Al ver lo que sucede
al primer cautivo, Nikias comprende todo y siente un horror inmenso,
que sólo crece mientras espera su turno. Pero cuando llega, y es
llevado ante el rey, toma una decisión.
Y en voz alta, sin
pensar, con una firmeza que hasta a él mismo sorprende, pide que su
padre no reciba nada. Que él no lo desea. Ni un dedo siquiera.
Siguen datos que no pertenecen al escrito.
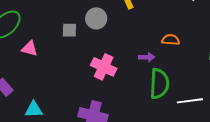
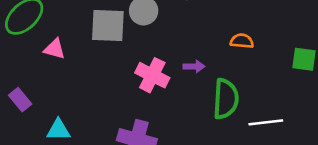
gray square: (69, 30) -> (108, 26), size x1.8
purple arrow: (147, 57) -> (194, 66), moved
Nada,
repite.
Todos los cortesanos
abren la boca, ultrajados por su temeridad, pero el propio Midas se
queda mirándolo, sorprendido, por un momento.
No le responde, sin
embargo, y en lugar de hacerlo, tras sólo un instante de vacilación,
toca la punta del dedo medio de la mano izquierda del muchacho.
Nikias puede ver
cómo el color, el peso, el frío del metal inanimado devoran los
dedos de su mano, luego la palma, luego la muñeca y el brazo. Pero
el dolor es más terrible que cualquier otro que haya sentido, y, en
verdad, más intenso que el que un ser humano puede soportar. Su
corazón se detiene mucho antes de convertirse en oro. Apenas tiene
tiempo de entristecerse por su destino.